IGF2BP3 mRNA expression was analyzed by integrating the included datasets by calculating SMD as described previously, and forest plots were plotted using the “meta” package. Then the summary receiver operating characteristic (SROC) curve was further plotted to evaluate the ability of IGF2BP3 expression to discriminate between HCC and non-HCC tissues. The IHC images of IGF2BP3 expression in HCC and normal liver tissues were downloaded from the Human Protein Atlas database (Uhlén et al. 2015). The prognostic role of IGF2BP3 in HCC was assessed based on the Kaplan-Meier plotter database (Győrffy 2021). When the hazard ratio (HR) value was greater than 1, the corresponding factor was considered to be a risk factor for patient survival.

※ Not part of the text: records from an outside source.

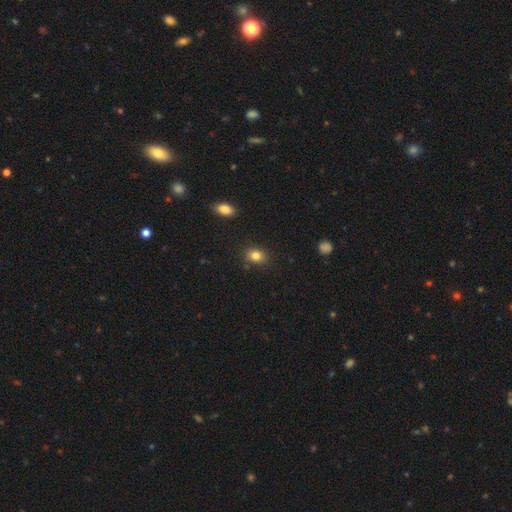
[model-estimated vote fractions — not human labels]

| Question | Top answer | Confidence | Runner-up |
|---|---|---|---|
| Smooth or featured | smooth | 83% | star or artifact (10%) |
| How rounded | in between | 57% | round (42%) |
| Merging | none | 84% | minor disturbance (11%) |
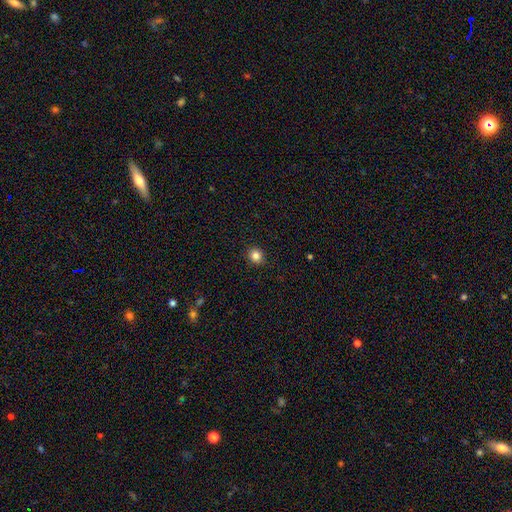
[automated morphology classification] This appears to be a smooth galaxy with no disk features (84%) that is round (80%). Merging: none (91%).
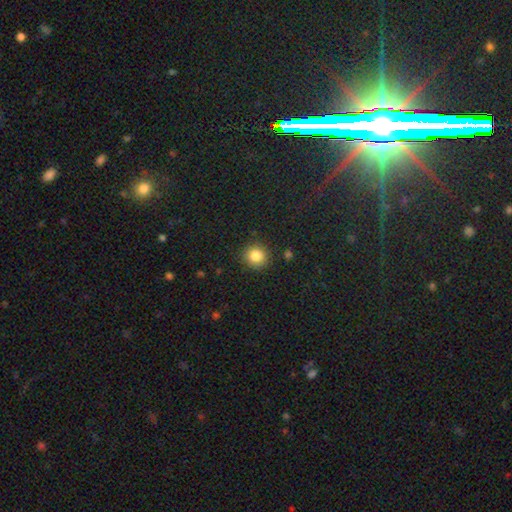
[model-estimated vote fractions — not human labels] A smooth galaxy with no disk features (83%) that is round (91%).

Vote fractions:
- Smooth or featured? smooth: 83% / star or artifact: 11% / featured or disk: 6%
- How rounded? round: 91% / in between: 8% / cigar-shaped: 1%
- Merging? none: 90% / minor disturbance: 7% / major disturbance: 2% / merger: 1%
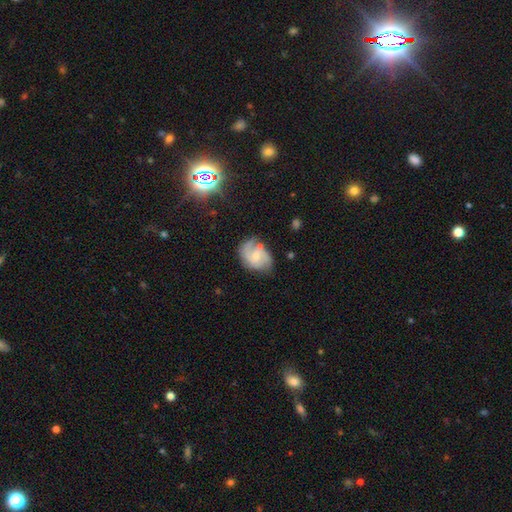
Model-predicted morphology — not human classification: Smooth or featured?
  - featured or disk: 69% *
  - smooth: 23%
  - star or artifact: 7%
Edge-on disk?
  - no: 98% *
  - yes: 2%
Bar?
  - no: 57% *
  - weak: 37%
  - strong: 5%
Spiral arms?
  - yes: 91% *
  - no: 9%
Spiral winding?
  - medium: 47% *
  - tight: 31%
  - loose: 22%
Spiral arm count?
  - 2: 57% *
  - can't tell: 16%
  - 3: 14%
  - 1: 9%
  - 4: 2%
  - more than 4: 2%
Bulge size?
  - small: 52% *
  - moderate: 31%
  - none: 12%
  - large: 3%
  - dominant: 1%
Merging?
  - none: 56% *
  - minor disturbance: 25%
  - major disturbance: 13%
  - merger: 5%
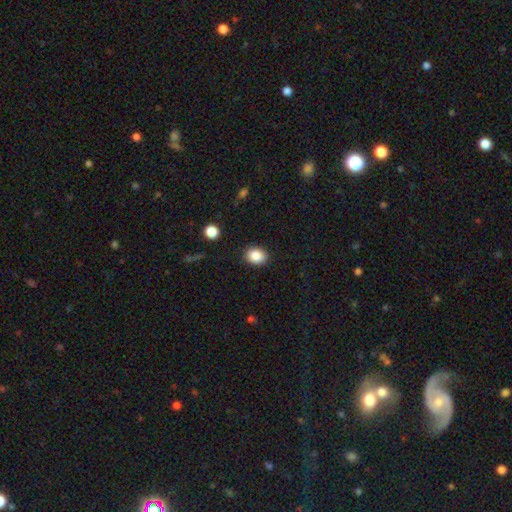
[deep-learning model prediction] A smooth galaxy with no disk features (87%) that is round (52%).

Vote fractions:
- Smooth or featured? smooth: 87% / star or artifact: 9% / featured or disk: 4%
- How rounded? round: 52% / in between: 48% / cigar-shaped: 1%
- Merging? none: 89% / minor disturbance: 8% / major disturbance: 2% / merger: 1%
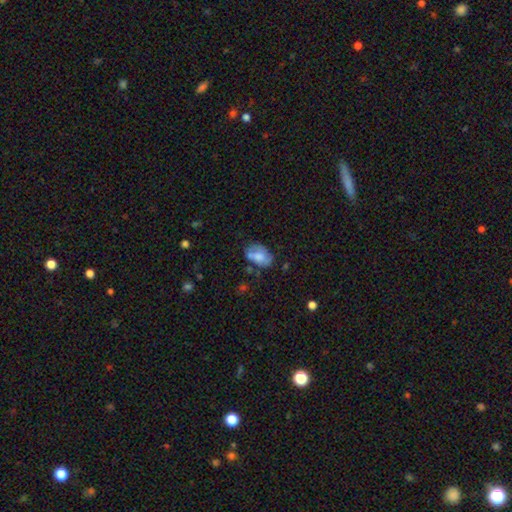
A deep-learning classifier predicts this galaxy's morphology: smooth-or-featured: smooth: 58% | featured or disk: 34% | star or artifact: 8%
  how-rounded: in between: 83% | round: 16% | cigar-shaped: 1%
  merging: none: 51% | minor disturbance: 29% | major disturbance: 12% | merger: 8%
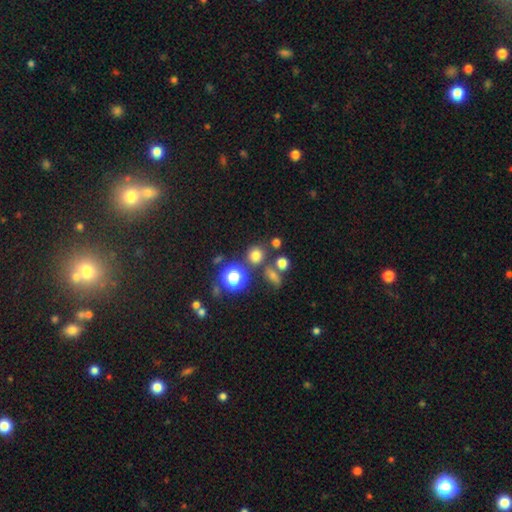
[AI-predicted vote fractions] smooth 71%, star or artifact 21%, featured or disk 7%. Down the decision tree: how rounded — round (86%); merging — none (74%).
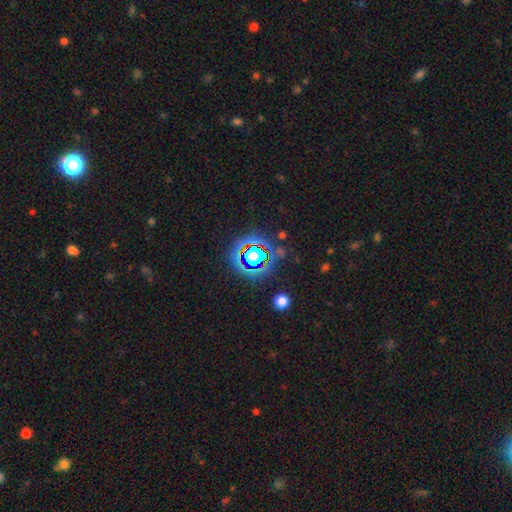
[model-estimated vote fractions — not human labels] A star or artifact, not a galaxy (61%).

Vote fractions:
- Smooth or featured? star or artifact: 61% / smooth: 26% / featured or disk: 12%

Acquisition of IGF2BP3 related datasets

Genes capable of directly binding to IGF2BP3 were derived from GSE90639, a RIP-seq dataset of IGF2BP3. Genes differentially downregulated by IGF2BP3 knockdown were obtained from GSE90684, a dataset of RNA-seq performed on IGF2BP3 knockdown and control HepG2 cells, and analysis was conducted using GEO2R with screening criteria of |log2 (fold change)| > 0.7 and P < 0.05. 3463 metabolic-related genes derived from 114 metabolic pathways were identified by SR Rosario et al. (Rosario et al. 2018).

Enrichment analysis

Gene Ontology (GO) and Kyoto Encyclopedia of Genes and Genomes (KEGG) enrichment analyses were conducted using the “clusterProfiler” and “org.Hs.eg.db” packages. Following the acquisition of enriched pathway information, the “ggplot2” package was employed to create bubble plots or histograms for presentation.

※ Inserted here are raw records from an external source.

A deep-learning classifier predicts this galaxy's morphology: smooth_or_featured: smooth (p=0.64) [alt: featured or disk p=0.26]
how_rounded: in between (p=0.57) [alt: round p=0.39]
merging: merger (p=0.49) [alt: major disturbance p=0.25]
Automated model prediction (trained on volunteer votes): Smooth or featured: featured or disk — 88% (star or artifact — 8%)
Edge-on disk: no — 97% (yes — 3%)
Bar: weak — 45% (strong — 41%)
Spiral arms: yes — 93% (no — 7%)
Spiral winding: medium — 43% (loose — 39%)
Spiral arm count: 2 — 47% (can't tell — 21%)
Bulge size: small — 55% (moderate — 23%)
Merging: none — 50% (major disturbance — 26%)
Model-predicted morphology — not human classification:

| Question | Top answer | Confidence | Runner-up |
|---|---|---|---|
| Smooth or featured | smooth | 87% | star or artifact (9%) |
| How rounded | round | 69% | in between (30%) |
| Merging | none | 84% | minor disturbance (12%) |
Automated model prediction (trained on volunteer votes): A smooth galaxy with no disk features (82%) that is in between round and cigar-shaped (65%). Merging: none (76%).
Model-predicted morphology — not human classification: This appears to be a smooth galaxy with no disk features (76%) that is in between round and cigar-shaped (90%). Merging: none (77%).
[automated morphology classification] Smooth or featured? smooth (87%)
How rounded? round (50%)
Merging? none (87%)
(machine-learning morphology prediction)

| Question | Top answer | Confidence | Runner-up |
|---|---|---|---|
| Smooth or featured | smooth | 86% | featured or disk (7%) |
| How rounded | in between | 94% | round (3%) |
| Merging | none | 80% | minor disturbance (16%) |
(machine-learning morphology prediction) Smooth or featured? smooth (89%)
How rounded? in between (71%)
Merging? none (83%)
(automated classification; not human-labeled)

Calculation of metabolic scores of HCC patients

Single-sample gene set enrichment analysis (ssGSEA) of 374 HCC samples from TCGA was conducted with the GSVA package in R, and the metabolic score for each HCC patient was calculated (Hänzelmann et al. 2013). Based on the metabolic scores, patients were categorized into high and low metabolic groups. Further investigations were performed to examine the correlation between metabolic scores/groups and IGF2BP3 expression, in addition to their relationship with various clinicopathologic parameters such as age, race, survival status, T stage, TNM stage, and histologic grade. Additionally, the prognostic significance of the metabolic scores was assessed using Kaplan-Meier plots and both univariate and multivariate Cox regression analyses.

Statistical analysis

Statistical analysis and plotting were conducted utilizing GraphPad Prism 9 and R v.4.2.3. Student’s t-test or Mann–Whitney U-test was employed to assess differences between two groups of data. P values less than 0.05 were statistically significant.